What is being asked: Among the records, which lines include "size"? List them.

Information supplied:

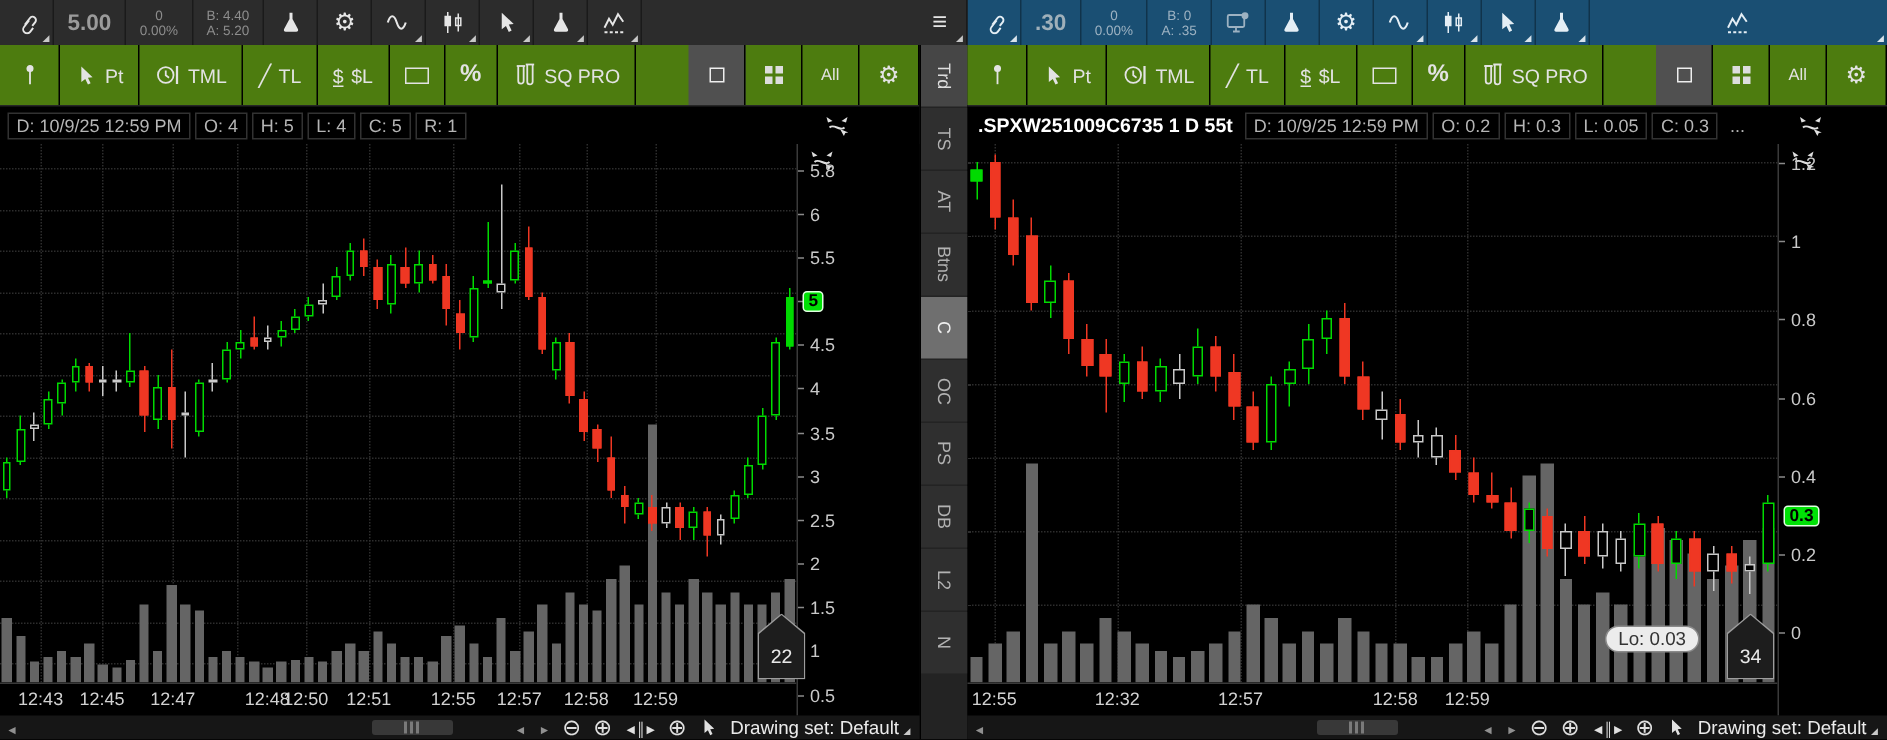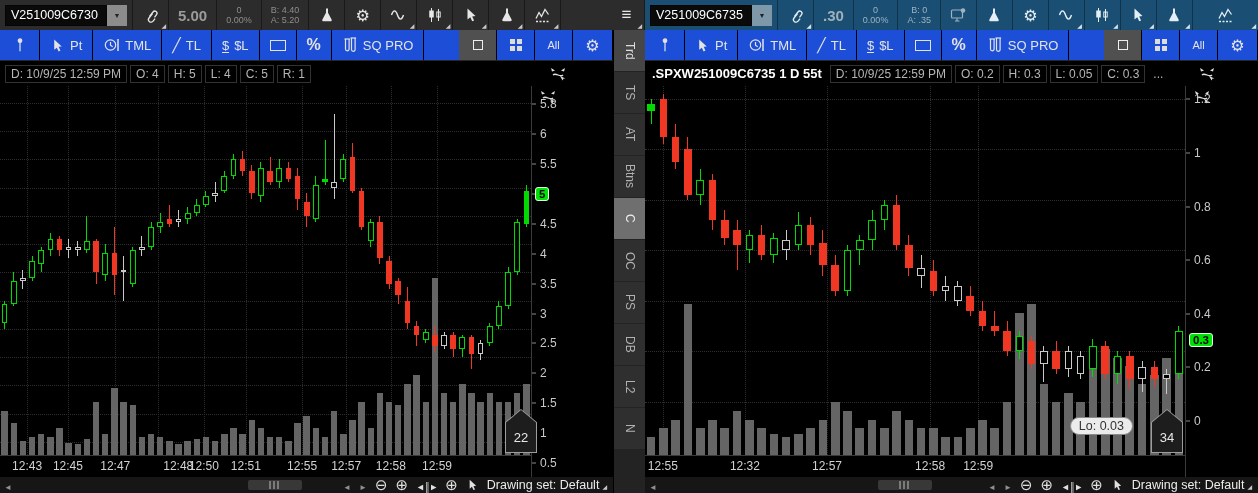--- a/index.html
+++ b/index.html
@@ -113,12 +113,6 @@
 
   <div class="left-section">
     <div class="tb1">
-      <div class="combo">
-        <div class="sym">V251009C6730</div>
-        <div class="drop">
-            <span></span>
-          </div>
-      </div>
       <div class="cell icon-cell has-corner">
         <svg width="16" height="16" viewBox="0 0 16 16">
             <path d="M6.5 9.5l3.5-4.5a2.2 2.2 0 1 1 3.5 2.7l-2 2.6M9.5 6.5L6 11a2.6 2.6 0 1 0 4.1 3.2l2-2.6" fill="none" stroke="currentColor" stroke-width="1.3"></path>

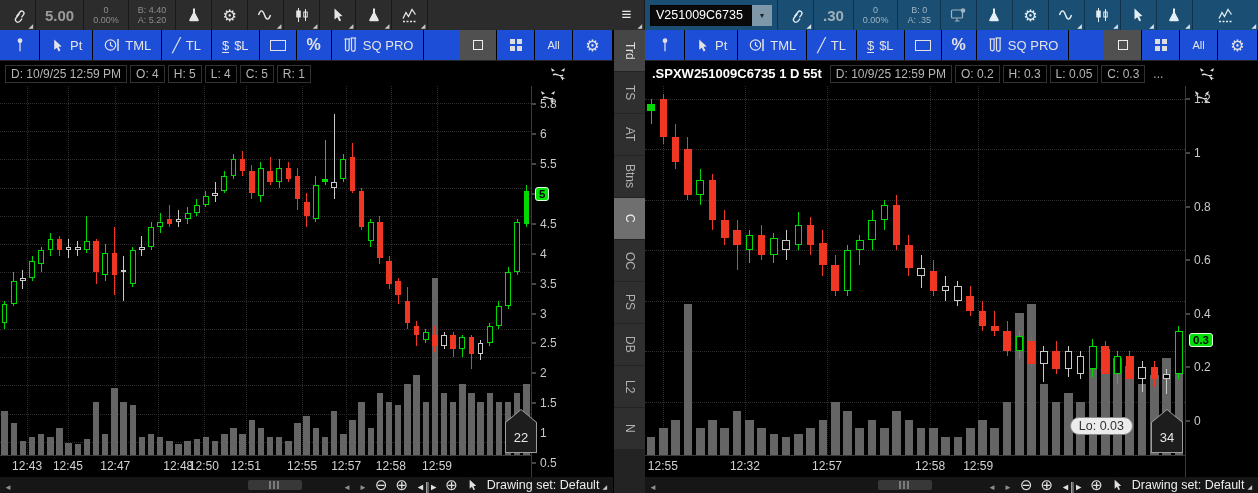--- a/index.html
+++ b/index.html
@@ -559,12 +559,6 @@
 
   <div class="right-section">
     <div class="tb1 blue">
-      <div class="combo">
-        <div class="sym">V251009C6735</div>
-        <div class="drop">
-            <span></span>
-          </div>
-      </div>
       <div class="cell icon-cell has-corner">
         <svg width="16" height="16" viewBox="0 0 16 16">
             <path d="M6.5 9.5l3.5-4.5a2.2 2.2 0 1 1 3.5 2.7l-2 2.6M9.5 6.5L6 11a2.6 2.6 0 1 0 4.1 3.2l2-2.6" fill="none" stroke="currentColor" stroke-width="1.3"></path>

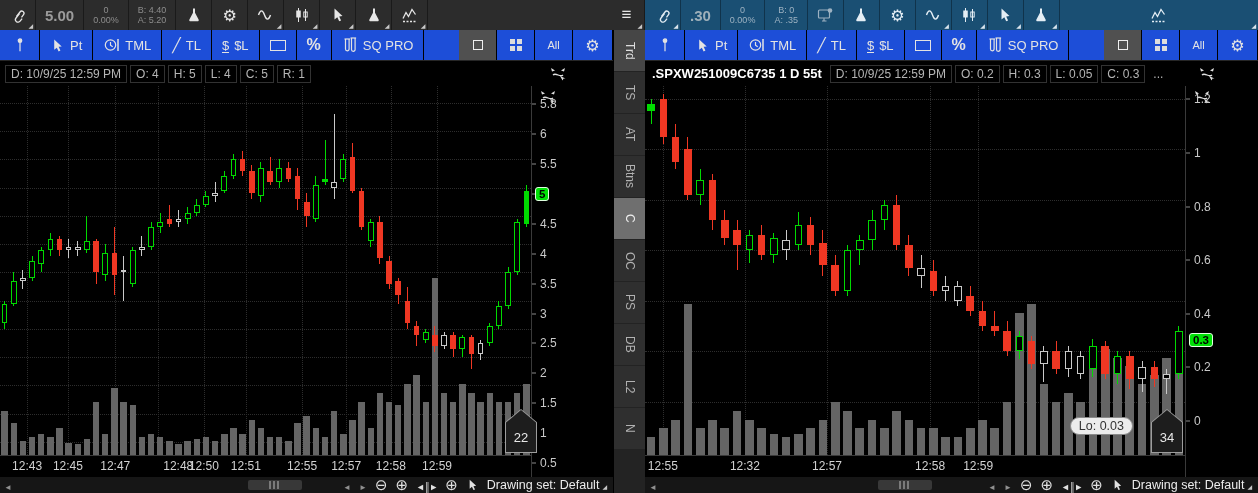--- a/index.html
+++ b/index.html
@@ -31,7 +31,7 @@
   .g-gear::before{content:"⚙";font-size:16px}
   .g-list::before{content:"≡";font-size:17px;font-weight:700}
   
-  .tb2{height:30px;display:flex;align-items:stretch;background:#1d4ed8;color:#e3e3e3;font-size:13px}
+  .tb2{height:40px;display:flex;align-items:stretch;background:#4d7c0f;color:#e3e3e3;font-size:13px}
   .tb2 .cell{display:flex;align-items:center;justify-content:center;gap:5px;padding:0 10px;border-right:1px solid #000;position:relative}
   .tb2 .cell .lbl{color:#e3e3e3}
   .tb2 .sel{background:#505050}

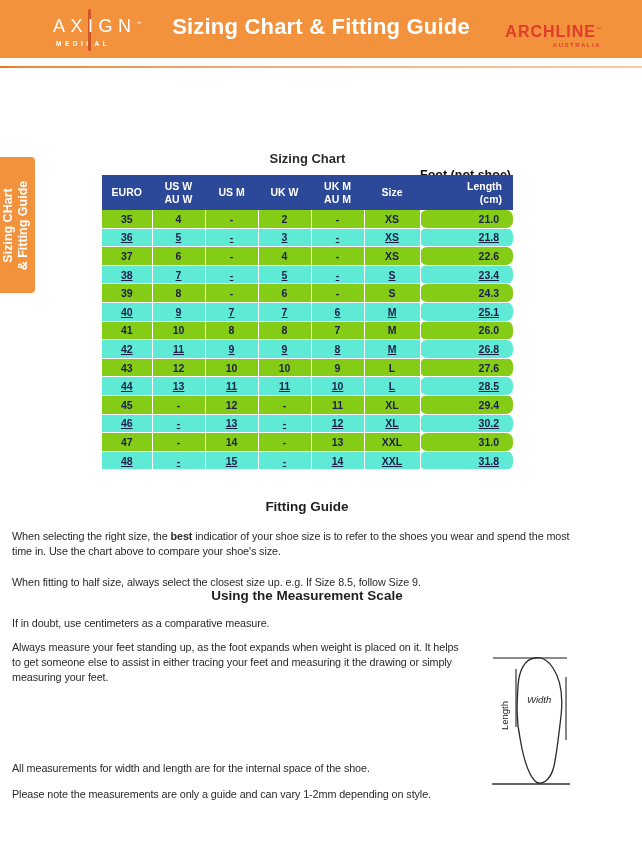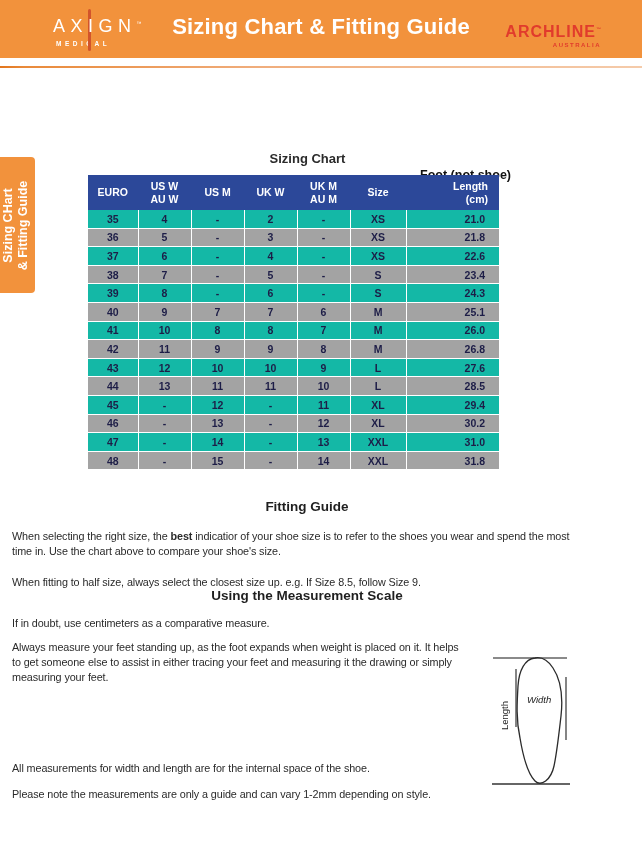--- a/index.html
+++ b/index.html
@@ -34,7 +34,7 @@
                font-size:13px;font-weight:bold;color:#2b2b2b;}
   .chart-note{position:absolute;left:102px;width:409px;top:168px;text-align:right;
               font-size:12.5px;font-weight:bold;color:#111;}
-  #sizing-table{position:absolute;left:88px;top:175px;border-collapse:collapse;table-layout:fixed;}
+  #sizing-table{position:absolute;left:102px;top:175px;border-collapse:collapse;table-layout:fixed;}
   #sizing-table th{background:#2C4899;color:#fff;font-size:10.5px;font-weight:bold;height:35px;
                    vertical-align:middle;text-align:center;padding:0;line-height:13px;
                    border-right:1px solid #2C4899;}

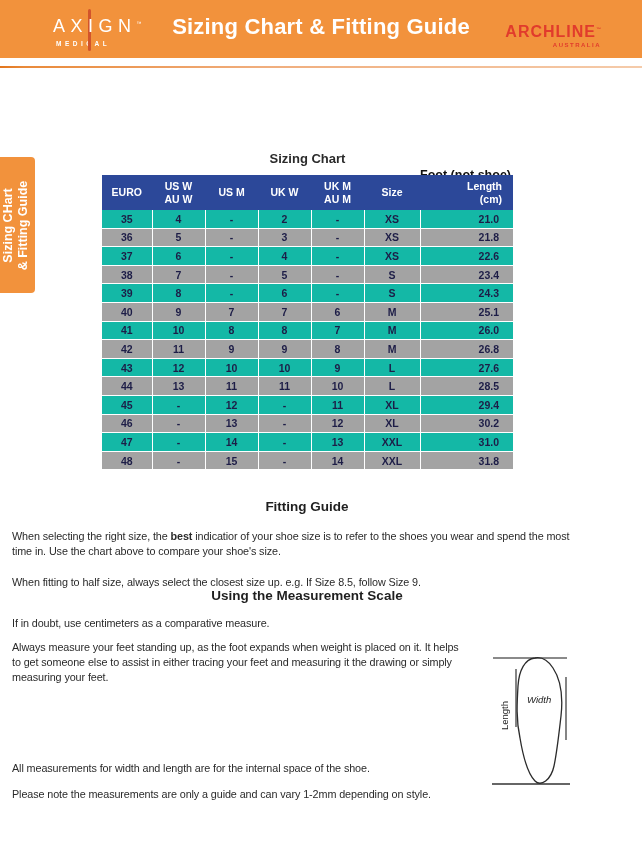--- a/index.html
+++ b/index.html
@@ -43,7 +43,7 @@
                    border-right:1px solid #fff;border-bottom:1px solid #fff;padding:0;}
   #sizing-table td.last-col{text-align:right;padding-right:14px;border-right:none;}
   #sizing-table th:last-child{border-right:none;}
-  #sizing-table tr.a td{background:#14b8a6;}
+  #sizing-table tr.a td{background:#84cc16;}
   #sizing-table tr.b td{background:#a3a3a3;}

Solution to the problem:
   .g-gear::before{content:"⚙";font-size:16px}
   .g-list::before{content:"≡";font-size:17px;font-weight:700}
-  .tb2{height:30px;display:flex;align-items:stretch;background:#1d4ed8;color:#e3e3e3;font-size:13px}
+  .tb2{height:40px;display:flex;align-items:stretch;background:#4d7c0f;color:#e3e3e3;font-size:13px}
                font-size:13px;font-weight:bold;color:#2b2b2b;}
               font-size:12.5px;font-weight:bold;color:#111;}
   #sizing-table th{background:#2C4899;color:#fff;font-size:10.5px;font-weight:bold;height:35px;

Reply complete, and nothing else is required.